* _Work task_
Leaving nothing out, set down all the data exactly.

* _Extracted material_
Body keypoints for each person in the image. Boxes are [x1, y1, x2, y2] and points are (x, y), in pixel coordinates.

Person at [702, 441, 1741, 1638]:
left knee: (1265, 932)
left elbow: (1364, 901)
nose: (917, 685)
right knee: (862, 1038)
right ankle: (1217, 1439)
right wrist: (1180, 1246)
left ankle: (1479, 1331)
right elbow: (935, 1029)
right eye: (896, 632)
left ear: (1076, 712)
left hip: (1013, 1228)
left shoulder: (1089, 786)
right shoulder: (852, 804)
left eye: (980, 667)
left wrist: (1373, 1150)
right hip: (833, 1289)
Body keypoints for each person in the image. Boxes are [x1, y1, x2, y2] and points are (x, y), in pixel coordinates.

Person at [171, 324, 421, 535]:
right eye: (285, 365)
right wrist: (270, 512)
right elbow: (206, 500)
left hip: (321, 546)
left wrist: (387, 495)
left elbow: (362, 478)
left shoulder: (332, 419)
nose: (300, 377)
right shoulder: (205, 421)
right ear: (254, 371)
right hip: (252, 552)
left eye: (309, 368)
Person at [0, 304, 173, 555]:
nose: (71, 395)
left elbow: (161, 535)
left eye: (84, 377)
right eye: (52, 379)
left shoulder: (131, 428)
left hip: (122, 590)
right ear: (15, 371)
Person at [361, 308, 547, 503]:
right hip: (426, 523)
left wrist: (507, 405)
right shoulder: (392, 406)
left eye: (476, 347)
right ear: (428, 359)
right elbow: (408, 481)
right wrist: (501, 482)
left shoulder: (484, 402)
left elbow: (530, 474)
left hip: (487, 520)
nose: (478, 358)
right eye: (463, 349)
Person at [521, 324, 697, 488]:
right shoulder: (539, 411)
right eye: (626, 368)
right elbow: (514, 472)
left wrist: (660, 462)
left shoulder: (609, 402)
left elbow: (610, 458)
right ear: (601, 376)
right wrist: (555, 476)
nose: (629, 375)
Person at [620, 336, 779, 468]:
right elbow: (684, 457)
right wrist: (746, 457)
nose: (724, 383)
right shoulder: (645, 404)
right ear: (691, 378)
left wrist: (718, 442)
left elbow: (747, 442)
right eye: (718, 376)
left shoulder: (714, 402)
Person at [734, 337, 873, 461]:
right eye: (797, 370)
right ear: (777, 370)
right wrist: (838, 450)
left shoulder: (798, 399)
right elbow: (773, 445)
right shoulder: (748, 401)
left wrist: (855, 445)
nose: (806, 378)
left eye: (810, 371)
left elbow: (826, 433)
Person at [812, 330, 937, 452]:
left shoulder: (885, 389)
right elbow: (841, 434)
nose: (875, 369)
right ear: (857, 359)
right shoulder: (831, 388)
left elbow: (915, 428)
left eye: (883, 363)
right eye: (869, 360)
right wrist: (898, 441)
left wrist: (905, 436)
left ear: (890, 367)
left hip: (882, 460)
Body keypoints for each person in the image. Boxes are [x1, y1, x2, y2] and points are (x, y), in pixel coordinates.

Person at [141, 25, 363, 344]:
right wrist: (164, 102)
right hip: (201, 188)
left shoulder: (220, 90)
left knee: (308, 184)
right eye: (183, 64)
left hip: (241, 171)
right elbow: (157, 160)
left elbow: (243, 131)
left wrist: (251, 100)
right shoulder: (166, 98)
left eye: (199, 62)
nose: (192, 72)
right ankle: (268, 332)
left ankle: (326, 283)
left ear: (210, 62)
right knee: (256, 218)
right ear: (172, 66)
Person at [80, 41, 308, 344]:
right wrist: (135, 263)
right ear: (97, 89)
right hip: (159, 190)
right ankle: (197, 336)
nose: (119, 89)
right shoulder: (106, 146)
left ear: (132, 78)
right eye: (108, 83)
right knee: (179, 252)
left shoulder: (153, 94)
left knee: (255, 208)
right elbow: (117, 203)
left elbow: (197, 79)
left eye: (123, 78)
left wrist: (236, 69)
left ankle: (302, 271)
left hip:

* _Written reply_
Body keypoints for each person in the image. Boxes are [x1, y1, x2, y2] and points are (x, y), in pixel coordinates.

Person at [702, 441, 1741, 1638]:
left knee: (1265, 932)
left elbow: (1364, 901)
nose: (917, 685)
right knee: (862, 1038)
right ankle: (1217, 1439)
right wrist: (1180, 1246)
left ankle: (1479, 1331)
right elbow: (935, 1029)
right eye: (896, 632)
left ear: (1076, 712)
left hip: (1013, 1228)
left shoulder: (1089, 786)
right shoulder: (852, 804)
left eye: (980, 667)
left wrist: (1373, 1150)
right hip: (833, 1289)
Body keypoints for each person in the image. Boxes are [x1, y1, x2, y2] and points are (x, y), in pixel coordinates.

Person at [171, 324, 421, 535]:
right eye: (285, 365)
right wrist: (270, 512)
right elbow: (206, 500)
left hip: (321, 546)
left wrist: (387, 495)
left elbow: (362, 478)
left shoulder: (332, 419)
nose: (300, 377)
right shoulder: (205, 421)
right ear: (254, 371)
right hip: (252, 552)
left eye: (309, 368)
Person at [0, 304, 173, 555]:
nose: (71, 395)
left elbow: (161, 535)
left eye: (84, 377)
right eye: (52, 379)
left shoulder: (131, 428)
left hip: (122, 590)
right ear: (15, 371)
Person at [361, 308, 547, 503]:
right hip: (426, 523)
left wrist: (507, 405)
right shoulder: (392, 406)
left eye: (476, 347)
right ear: (428, 359)
right elbow: (408, 481)
right wrist: (501, 482)
left shoulder: (484, 402)
left elbow: (530, 474)
left hip: (487, 520)
nose: (478, 358)
right eye: (463, 349)
Person at [521, 324, 697, 488]:
right shoulder: (539, 411)
right eye: (626, 368)
right elbow: (514, 472)
left wrist: (660, 462)
left shoulder: (609, 402)
left elbow: (610, 458)
right ear: (601, 376)
right wrist: (555, 476)
nose: (629, 375)
Person at [620, 336, 779, 468]:
right elbow: (684, 457)
right wrist: (746, 457)
nose: (724, 383)
right shoulder: (645, 404)
right ear: (691, 378)
left wrist: (718, 442)
left elbow: (747, 442)
right eye: (718, 376)
left shoulder: (714, 402)
Person at [734, 337, 873, 461]:
right eye: (797, 370)
right ear: (777, 370)
right wrist: (838, 450)
left shoulder: (798, 399)
right elbow: (773, 445)
right shoulder: (748, 401)
left wrist: (855, 445)
nose: (806, 378)
left eye: (810, 371)
left elbow: (826, 433)
Person at [812, 330, 937, 452]:
left shoulder: (885, 389)
right elbow: (841, 434)
nose: (875, 369)
right ear: (857, 359)
right shoulder: (831, 388)
left elbow: (915, 428)
left eye: (883, 363)
right eye: (869, 360)
right wrist: (898, 441)
left wrist: (905, 436)
left ear: (890, 367)
left hip: (882, 460)
Body keypoints for each person in the image. Boxes are [x1, y1, x2, y2] and points are (x, y), in pixel coordinates.

Person at [141, 25, 363, 344]:
right wrist: (164, 102)
right hip: (201, 188)
left shoulder: (220, 90)
left knee: (308, 184)
right eye: (183, 64)
left hip: (241, 171)
right elbow: (157, 160)
left elbow: (243, 131)
left wrist: (251, 100)
right shoulder: (166, 98)
left eye: (199, 62)
nose: (192, 72)
right ankle: (268, 332)
left ankle: (326, 283)
left ear: (210, 62)
right knee: (256, 218)
right ear: (172, 66)
Person at [80, 41, 308, 344]:
right wrist: (135, 263)
right ear: (97, 89)
right hip: (159, 190)
right ankle: (197, 336)
nose: (119, 89)
right shoulder: (106, 146)
left ear: (132, 78)
right eye: (108, 83)
right knee: (179, 252)
left shoulder: (153, 94)
left knee: (255, 208)
right elbow: (117, 203)
left elbow: (197, 79)
left eye: (123, 78)
left wrist: (236, 69)
left ankle: (302, 271)
left hip:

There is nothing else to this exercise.